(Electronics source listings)
··········

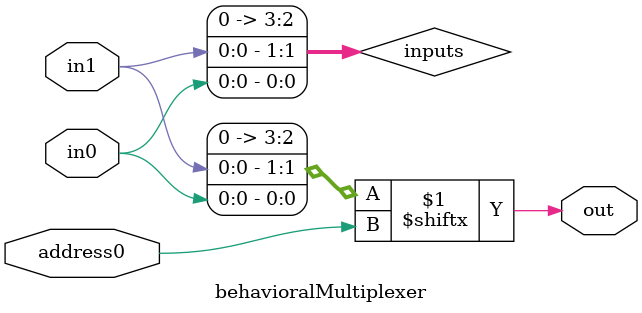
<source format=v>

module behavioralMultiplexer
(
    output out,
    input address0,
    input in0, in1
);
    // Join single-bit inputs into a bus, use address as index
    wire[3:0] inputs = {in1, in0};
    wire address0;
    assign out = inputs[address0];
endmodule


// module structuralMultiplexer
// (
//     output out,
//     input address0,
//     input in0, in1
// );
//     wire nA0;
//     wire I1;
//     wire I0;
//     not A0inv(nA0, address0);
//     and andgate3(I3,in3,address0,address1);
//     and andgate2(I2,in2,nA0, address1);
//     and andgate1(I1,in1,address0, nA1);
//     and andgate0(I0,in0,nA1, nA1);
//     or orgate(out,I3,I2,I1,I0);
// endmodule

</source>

··········

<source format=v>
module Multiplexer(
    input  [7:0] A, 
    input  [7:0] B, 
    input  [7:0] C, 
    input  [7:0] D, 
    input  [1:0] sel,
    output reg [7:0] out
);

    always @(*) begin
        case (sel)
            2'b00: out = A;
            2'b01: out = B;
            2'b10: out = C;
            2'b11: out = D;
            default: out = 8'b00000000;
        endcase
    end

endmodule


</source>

··········

Your assignment: Copy each line of the preceding data that contains the string "wire".

Worked solution:
    wire[3:0] inputs = {in1, in0};
    wire address0;
//     wire nA0;
//     wire I1;
//     wire I0;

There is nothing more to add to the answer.